Center Stage's Cabaret is in top form
By BILL RODRIGUEZ  |  November 12, 2008

In the context of today's new political dawn, Cabaret, the Kander and Ebb musical about 1930 Berlin, is like one of those silly horror movies that couples go to for an excuse to cling together and shriek. Isn't it great that the mayhem isn't happening to us is the unspoken message.

Center Stage is doing the 1966 Broadway musical made famous by the 1972 film, which starred Liza Minnelli, Michael York, and Joel Grey as the spooky emcee. The West Kingston company, directed and choreographed by Russell M. Maitland, is in top form with it — edgy and bawdy, not holding back.

Cabaret is based on Christopher Isherwood's The Berlin Stories, which also informed the 1951 play I Am a Camera. To convey the heedless hedonism of the time, which allowed the National Socialists to come to power, Joe Masteroff's book for the musical uses the metaphor — and explicit references — to a party. Everybody is just out for a good time and waiting for the inevitable moment when the parents return to break things up. In this case, the grown-ups are the Nazis, who were elected in sizable numbers to the Reichstag that year.

We are at the Kit Kat Club, with its name glowing hotly above running white lights. Barely clad young women, gartered and seductive, and men in garish makeup and suspendered shorts mill about and flirt in this den of decadence. Amplifying the tone is the emcee (Maitland): "Leave your troubles outside," he invites. "In here, life is beautiful!"

Wandering in is Clifford Bradshaw (Preston Lawhorne), a young American wannabe novelist who has drifted from London to Paris to Berlin in search of a life worth writing about. Befriending him is the amiable Ernst Ludwig (Brad W. Kirton), in need of English lessons, and thus begins Cliff's introduction to the seemingly innocent side of Berlin.

Cliff is passive, in search of his identity, like Germany itself after the humiliation of having to pay World War I reparations. Representing another aspect of this milieu is cabaret singer Sally Bowles (Emily Woo Zeller), a young English expat getting by on beauty and charm. She's learned to do whatever she needs to in order to survive, whether that's sleeping with the nightclub manager or, when she is fired, showing up at Cliff's cheap boardinghouse unasked, to move in with him.
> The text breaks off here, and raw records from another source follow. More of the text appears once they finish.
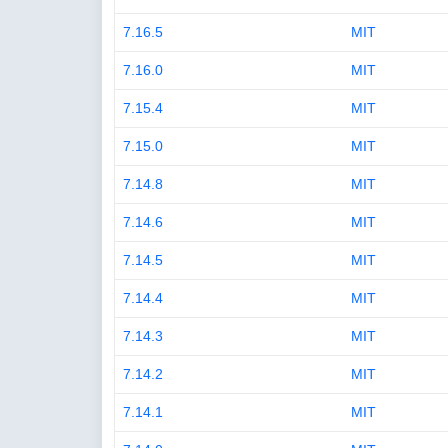
7.16.5
MIT
7.16.0
MIT
7.15.4
MIT
7.15.0
MIT
7.14.8
MIT
7.14.6
MIT
7.14.5
MIT
7.14.4
MIT
7.14.3
MIT
7.14.2
MIT
7.14.1
MIT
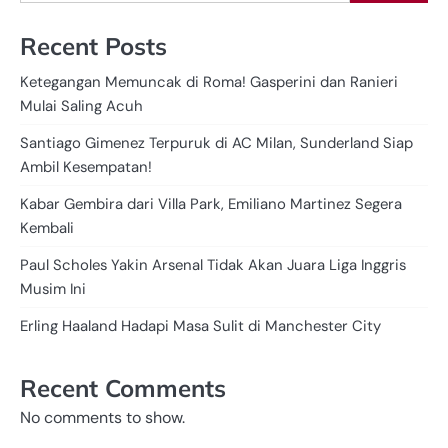
Recent Posts
Ketegangan Memuncak di Roma! Gasperini dan Ranieri
Mulai Saling Acuh
Santiago Gimenez Terpuruk di AC Milan, Sunderland Siap
Ambil Kesempatan!
Kabar Gembira dari Villa Park, Emiliano Martinez Segera
Kembali
Paul Scholes Yakin Arsenal Tidak Akan Juara Liga Inggris
Musim Ini
Erling Haaland Hadapi Masa Sulit di Manchester City
Recent Comments
No comments to show.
The songs here capture all the energy and spirit but also some thoughtful moods in songs that didn't make it into the film. To use the emcee as an example, in addition to the vaguely sinister introduction "Willkommen" and the comical "Two Ladies" and "The Money Song," the theatrical version has him singing the meditative "I Don't Care Much," which captures his and his element's moral vacuousness.

On a similar note, some songs in the stage version fill out the characters of Frauline Schneider (Trudi Miller), Cliff's widowed landlady, and Herr Schultz (Ray Richardson), an elderly boarder who courts her with fruit from the market he runs. The two actors make this an especially sweet aspect of this story, rather than the digression it might have been.